Retail banks use real-time monitoring, machine learning, security checks, and rule-based systems to detect fraud by spotting deviations from normal customer behaviour. Quantum computing could dramatically boost these systems by processing vast datasets faster, enhancing pattern recognition, anomaly detection, and encryption. This project will build on prior quantum innovations and partnerships to identify and validate quantum algorithms that outperform existing fraud detection methods in accuracy and speed. It will also estimate required quantum resources, protect intellectual property, and train staff in quantum techniques, aiming for commercial advantage and contributing valuable knowledge to the financial industry’s fight against fraud.

CY 2025
Role of Firm-to-Firm Input-Output Linkages in Transmitting Aggregate Shocks: Impacts on Firm-Level Productivity, Labor Demand, and Innovation
Principal Investigator: Chang Pao Li
School of Economics
Funding Source: Ministry of Education’s Academic Research Fund Tier 3
Project Synopsis: 

Singapore’s openness - as a hub for the global exchange of goods, ideas, and people – brings many opportunities but also leaves its local firms and workers uniquely susceptible to shocks originating outside the country. With increasing geopolitical and economic uncertainty, understanding the mechanisms through which global shocks (such as trade wars and supply chain disruptions) propagate across firms' linkages becomes particularly relevant for the economy. The proposed research program seeks to establish datasets on firm-to-firm supply linkages for the Singapore economy, and to identify the mechanisms via which external and internal shocks transmit via these linkages to affect the firm-level performances, such as productivity, labor demand, and innovation activities.

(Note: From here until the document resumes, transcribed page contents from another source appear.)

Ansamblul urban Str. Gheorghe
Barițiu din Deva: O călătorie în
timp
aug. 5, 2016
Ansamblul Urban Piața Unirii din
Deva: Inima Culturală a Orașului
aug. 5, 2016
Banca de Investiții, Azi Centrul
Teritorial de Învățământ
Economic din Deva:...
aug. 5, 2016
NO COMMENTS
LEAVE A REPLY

Once established, the local economy’s firm-to-firm dataset will open up a new landscape for academic research as well as policy analysis, given Singapore’s uniquely high degrees of participation in the global value chain, heavy reliance on multinational enterprises, and strong presence of service sectors.

CY 2025
Android App Analysis with AI-Enabled Usability
Principal Investigator: Gao Debin
Centre on Security, Mobile Applications and Cryptography
Funding Source: CyberSG R&D Programme Office
Project Synopsis: 

This project aims to equip Android application analysers with AI-driven input fuzzer and output interpreter to make them usable products even for those without domain expertise.